For the most part, most of us didn’t care much about church structure before Circle of Hope got to be who we are and we still don’t care — so we are content to be whatever part we end up being as God leads us along. That’s what I’m glad we are doing — letting God lead us along.

We are listening to God and staying creative. We want to extend the Kingdom – that may force us to organize for larger. We want to live in the Kingdom – that will definitely force us to stay small. This year our big goals have powered us into being a more effective network. Since we accomplished our goals – planted the beginnings of another congregation, hired Liz to invent good administration, hired Jeremiah to give gravity to generating compassion, made some network offices, even – we’ve got a new look that people are noticing.

I’m not sure what all that new energy will come to. But one thing I’m happy about is this: finding ways to handle the opportunities of being larger has freed the pastors and Cell Leader Coordinators to spend better attention on being small – caring for our cells and the congregations they form. Our 46 brave Cell Leaders are leading the charge for transformation where it will always happen best: person to person in living room or coffee shop, (or maybe even huddled in the mezzanine on Broad St.), with Jesus in the midst.

2 Responses to “Large and Small”


  1. 1 Annie Kopena

    I enjoyed reading your thoughts Rod!

    While looking at the 2013 graffiti wall I think I felt overwhelmed by some of the implications of power and bigness. What would it look like feel like to really spread all the way to NY? Is that really who we are? A megalopolis of believers? The urban geographer in me didn’t know whether to think that was a good vision, or a terrible concept. I almost got sidetracked from praying by logistics, “Wouldn’t it be better to start another church based on the COH model? Don’t other people do similar things to us though? Shouldn’t we make partners instead?” All those rambling questions that nearly distracted me from just sitting with God
    When I cut that off, in the end I was more inspired by our overall visions for the years to come than cynical. Believing in our collective ability to be the body of Christ, and to be agents of change is an amazing thing. In the end whatever visions we have, God will support what is good and right, and we will support each other in the spirit as we figure out how to be big but small. That’s why we’re a circle right? Because we keep moving…..

  2. 2 jeremy

    What a great image that graffitti presents! It was such a generative weekend…here is a poem i wrote from some of my experiences:

    There is never enough time
    to get it all done
    Yet the sun rises in the East.
    It is enough.

    I really felt like we had enough this weekend. and we have so much more that we cant even handle it! I had so much fun around the fire…here’s another piece about that…

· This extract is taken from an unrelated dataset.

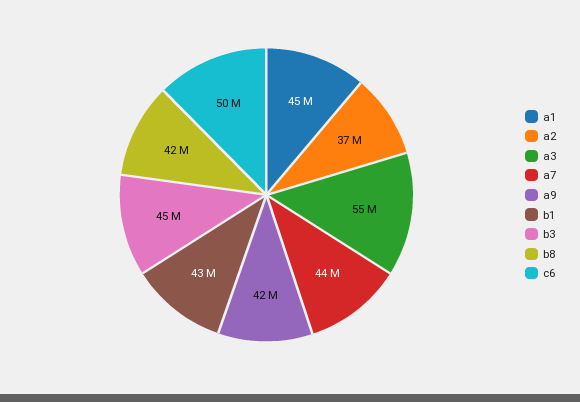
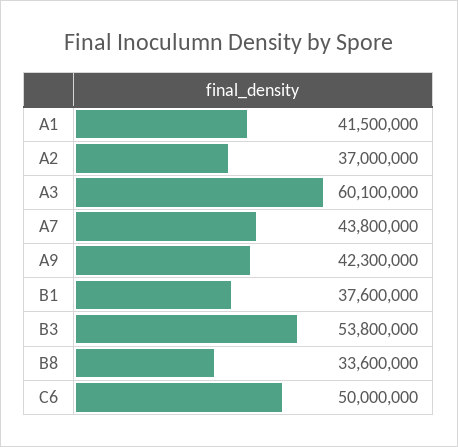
a1: 45000000 -> 41500000
a3: 55000000 -> 60100000
b1: 43000000 -> 37600000
b3: 45000000 -> 53800000
b8: 42000000 -> 33600000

    The greater law is love
    In the moment of accusation
    over melting campfire hydrocarbons
    and their effect on
    Creation
    I outburst with good intentions.
    But the greater law is love.

    Sitting around that fire and seeing the paper that Paul tossed in float to the boughs of the tree and sit gracefully really set a picture in my mind of what it might look like to be moved by the Spirit. I felt us moved this weekend, so practically, and so gracefully.